Focused on human sexuality, the manifesto affirms the Council on Biblical Manhood and Womanhood’s beliefs that same-sex marriage is sinful, as is the mere approval of “homosexual immorality.” (And shocking to no one, the statement is also transphobic.)

The Nashville Statement lists 14 beliefs (articles), following its “preamble.”

On the point of the joint statement, Council co-founder John Piper says, “It will prove to be, I believe, enormously helpful for thousands of pastors and leaders hoping to give wise, biblical and gracious guidance to their people.” It was written because these Christians feel we’re currently living in a “post-Christian culture.

Among those who signed are James Dobson, founder of Focus on the Family, and Tony Perkins, president of the Family Research Council, two hate groups that our parent company, Hornet, initiated a nationwide billboard campaign against earlier this year.

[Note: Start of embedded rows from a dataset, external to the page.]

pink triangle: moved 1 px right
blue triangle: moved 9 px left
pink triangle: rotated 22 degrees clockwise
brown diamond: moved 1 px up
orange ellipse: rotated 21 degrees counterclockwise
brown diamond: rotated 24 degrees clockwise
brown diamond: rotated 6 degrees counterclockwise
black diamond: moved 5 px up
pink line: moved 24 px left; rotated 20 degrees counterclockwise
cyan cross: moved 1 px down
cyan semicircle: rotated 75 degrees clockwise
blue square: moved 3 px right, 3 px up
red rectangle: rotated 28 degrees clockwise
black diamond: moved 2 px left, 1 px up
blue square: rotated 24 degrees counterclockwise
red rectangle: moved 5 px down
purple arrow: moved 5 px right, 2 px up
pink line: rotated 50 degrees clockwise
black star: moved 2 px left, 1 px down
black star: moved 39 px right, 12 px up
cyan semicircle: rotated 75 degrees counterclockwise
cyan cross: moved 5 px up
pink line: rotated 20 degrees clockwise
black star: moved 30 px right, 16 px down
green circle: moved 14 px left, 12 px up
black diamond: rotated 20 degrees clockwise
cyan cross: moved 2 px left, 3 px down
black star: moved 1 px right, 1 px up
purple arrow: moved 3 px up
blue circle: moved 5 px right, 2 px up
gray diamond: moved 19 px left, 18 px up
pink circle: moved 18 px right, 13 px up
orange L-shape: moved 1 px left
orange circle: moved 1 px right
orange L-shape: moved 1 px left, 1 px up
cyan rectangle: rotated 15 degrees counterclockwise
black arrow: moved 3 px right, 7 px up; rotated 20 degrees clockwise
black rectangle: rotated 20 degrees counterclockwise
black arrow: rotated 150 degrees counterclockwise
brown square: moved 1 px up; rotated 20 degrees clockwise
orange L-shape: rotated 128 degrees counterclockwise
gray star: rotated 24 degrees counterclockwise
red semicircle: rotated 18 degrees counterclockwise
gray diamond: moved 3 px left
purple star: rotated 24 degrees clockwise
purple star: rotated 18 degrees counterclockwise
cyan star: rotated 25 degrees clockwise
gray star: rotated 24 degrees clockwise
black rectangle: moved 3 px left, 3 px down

RELATED | Lest You Forget, Focus on the Family Does Serious Damage to LGBTQ People

Five of those who signed the statement are members of President Trump’s evangelical advisory board.

Among the things The Nashville Statement condemns: homosexuality, polygamy, polyamory, any non-religious marriage, sex before marriage, “any form of sexual immorality,” any blurring of the lines between male and female, transgender individuals and same-sex attraction.

Here’s the statement’s most transphobic passage: “Our true identity, as male and female persons, is given by God. It is not only foolish, but hopeless, to try to make ourselves what God did not create us to be.”

Many have criticized the statement, for its content but also for its timing. One San Diego-based LGBT pastor tweeted, “When your theology breeds death, your theology is not of God.” Texas-based Christian author Jen Hatmaker called the timing of the statement “callous beyond words.”

Even the mayor of Nashville, Megan Barry, is pissed — that the statement bears her city’s name.